解糖系の能力を高めるためには、その名の通り「糖を分解する」能力を高めることが必要です。そのためには、糖の分解がより必要となるトレーニング刺激が重要です。
筋肉には、速筋線維と遅筋線維があり、一般に、糖を分解する能力が高いのは速筋線維です。なので、この速筋線維をいかに動員させるトレーニングをできるかが、解糖系の能力を高めるカギになります。
その代表的なトレーニングとして、スプリントトレーニングが挙げられます。これは、いわゆる数十秒から数分に渡って高い速度で走る運動、ペダリング運動を行うようなトレーニングです。そのようなトレーニングを行うことで、解糖系の酵素活性や解糖能力を高めることができます。
ただ、一概にスプリントトレーニングとい 言えど、数十秒〜数分の高強度運動を単発で行う場合や、数十秒を短い休息を挟んで数回行う方法など、様々なバリエーションがあります。そのバリエーションの数だけ、効果にも違いが出てきます。

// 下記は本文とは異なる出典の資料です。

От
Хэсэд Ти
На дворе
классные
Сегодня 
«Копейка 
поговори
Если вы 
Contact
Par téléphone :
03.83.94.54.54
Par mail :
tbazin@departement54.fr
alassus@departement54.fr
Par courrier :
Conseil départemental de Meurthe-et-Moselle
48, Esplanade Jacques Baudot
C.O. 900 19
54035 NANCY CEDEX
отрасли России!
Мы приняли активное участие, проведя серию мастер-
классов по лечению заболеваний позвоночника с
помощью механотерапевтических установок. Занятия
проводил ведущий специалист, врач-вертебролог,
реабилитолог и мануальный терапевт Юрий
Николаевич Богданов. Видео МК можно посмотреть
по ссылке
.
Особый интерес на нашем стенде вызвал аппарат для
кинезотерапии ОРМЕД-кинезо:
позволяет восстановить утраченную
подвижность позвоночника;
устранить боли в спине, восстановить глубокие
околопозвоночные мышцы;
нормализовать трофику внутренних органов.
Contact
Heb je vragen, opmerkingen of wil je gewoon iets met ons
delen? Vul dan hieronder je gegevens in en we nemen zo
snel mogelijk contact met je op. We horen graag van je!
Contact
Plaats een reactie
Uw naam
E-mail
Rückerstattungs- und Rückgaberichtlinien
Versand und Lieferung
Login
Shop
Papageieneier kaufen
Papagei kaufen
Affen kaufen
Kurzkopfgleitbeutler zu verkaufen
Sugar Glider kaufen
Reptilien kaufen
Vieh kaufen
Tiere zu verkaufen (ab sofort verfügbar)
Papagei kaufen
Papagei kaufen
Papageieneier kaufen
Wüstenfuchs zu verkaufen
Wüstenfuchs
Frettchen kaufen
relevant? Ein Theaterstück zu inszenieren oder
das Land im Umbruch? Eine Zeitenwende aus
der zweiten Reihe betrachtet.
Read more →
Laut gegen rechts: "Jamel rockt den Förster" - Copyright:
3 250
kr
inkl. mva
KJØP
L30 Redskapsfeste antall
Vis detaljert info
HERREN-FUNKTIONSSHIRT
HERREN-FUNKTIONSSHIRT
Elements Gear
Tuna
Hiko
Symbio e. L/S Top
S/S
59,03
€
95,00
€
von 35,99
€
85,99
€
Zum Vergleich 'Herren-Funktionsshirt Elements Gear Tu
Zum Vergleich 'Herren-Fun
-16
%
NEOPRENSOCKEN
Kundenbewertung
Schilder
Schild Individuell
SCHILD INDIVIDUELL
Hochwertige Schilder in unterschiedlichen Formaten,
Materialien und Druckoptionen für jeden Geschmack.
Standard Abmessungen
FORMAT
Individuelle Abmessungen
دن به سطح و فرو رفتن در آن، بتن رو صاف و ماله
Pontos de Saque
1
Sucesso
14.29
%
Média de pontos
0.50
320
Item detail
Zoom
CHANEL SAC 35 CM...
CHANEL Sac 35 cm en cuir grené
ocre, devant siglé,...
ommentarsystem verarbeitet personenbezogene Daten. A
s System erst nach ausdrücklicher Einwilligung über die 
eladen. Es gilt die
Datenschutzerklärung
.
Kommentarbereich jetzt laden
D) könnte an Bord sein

また、解糖系の能力が上がると言うことは、それだけ沢山の乳酸が作られて、より乳酸値が高まるはずだと言われていますが、必ずしもそうなるとは限りません。なぜなら、スプリントトレーニングを多量に行えば、乳酸を生成する能力だけでなく、ピルビン酸を処理する能力も高まると考えられるからです。これは、主に速筋線維内のミトコンドリアや毛細血管が増えることで向上します。
※30秒×4-6セットの高強度インターバルトレーニングで、有酸素性の能力に関わるミトコンドリアの増加も期待できる。
乳酸を作る過程でエネルギーを生み出す能力、そして乳酸やピルビン酸を処理することでエネルギーを生み出す能力、どちらも高めることが、トレーニングにおいて重要になると言えるでしょう。
加えて解糖系のパフォーマンスを高めるには、そもそもの糖が十分にあることが必要です。そのためには、食事から十分に炭水化物を摂取して、筋肉や肝臓のグリコーゲン濃度を高めておかなくてはなりません。